可以将这种思路进一步发扬光大,比如,改变文件路径或返回一个假的结果。一个跟踪器可以很高效地 chroot 它的被跟踪进程,通过一个系统调用将任意路径传递给 root 从而实现 chroot 路径。它甚至可以对用户进行欺骗,告诉用户它以 root 运行。事实上,这些就是 [Fakeroot NG][13] 程序所做的事情。
### 仿真外部系统
假设你不满足于仅监听一些系统调用,而是想监听全部系统调用。你收到 [一个打算在其它操作系统上运行的二进制程序][14],因为没有系统调用,这个二进制程序将无法正常运行。

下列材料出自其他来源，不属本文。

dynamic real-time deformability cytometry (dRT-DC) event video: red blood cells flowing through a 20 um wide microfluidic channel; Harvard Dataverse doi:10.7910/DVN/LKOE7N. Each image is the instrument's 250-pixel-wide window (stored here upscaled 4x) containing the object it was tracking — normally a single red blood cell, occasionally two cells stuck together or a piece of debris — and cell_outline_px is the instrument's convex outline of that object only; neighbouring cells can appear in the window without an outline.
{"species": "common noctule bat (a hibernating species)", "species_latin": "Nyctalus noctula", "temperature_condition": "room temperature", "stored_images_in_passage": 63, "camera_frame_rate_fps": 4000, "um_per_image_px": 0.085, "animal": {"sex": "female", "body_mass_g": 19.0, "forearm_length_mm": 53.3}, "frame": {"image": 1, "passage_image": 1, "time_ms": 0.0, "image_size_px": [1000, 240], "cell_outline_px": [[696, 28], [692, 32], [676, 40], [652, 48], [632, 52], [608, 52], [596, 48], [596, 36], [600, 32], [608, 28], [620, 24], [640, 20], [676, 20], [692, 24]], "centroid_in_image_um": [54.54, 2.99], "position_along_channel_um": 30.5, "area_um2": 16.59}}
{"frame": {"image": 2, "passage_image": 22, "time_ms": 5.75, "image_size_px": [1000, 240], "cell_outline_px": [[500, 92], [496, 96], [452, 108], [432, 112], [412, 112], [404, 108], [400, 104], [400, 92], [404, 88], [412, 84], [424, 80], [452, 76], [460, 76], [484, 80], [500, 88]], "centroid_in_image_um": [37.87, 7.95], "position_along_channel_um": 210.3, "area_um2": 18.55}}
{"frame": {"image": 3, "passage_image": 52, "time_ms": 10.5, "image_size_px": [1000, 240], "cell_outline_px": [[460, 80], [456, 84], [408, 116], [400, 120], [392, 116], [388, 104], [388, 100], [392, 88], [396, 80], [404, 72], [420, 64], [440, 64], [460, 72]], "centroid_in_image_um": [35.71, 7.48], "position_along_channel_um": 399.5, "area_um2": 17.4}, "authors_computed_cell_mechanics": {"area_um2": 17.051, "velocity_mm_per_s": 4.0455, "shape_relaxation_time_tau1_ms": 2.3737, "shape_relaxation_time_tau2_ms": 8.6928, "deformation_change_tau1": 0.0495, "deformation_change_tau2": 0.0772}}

使用我在前面所描述的这些内容你就可以管理这一切。跟踪器可以使用一个假冒的东西去代替系统调用号,允许它去失败,以及为系统调用本身提供服务。但那样做的效率很低。其实质上是对每个系统调用做了三个上下文切换:一个是在入口上停止,一个是让系统调用总是以失败告终,还有一个是在系统调用退出时停止。
从 2005 年以后对于这个技术PTrace 的 Linux 版本有更高效的操作:`PTRACE_SYSEMU`。PTrace 仅在每个系统调用发出时停止一次,在允许被跟踪进程继续运行之前,由跟踪器为系统调用提供服务。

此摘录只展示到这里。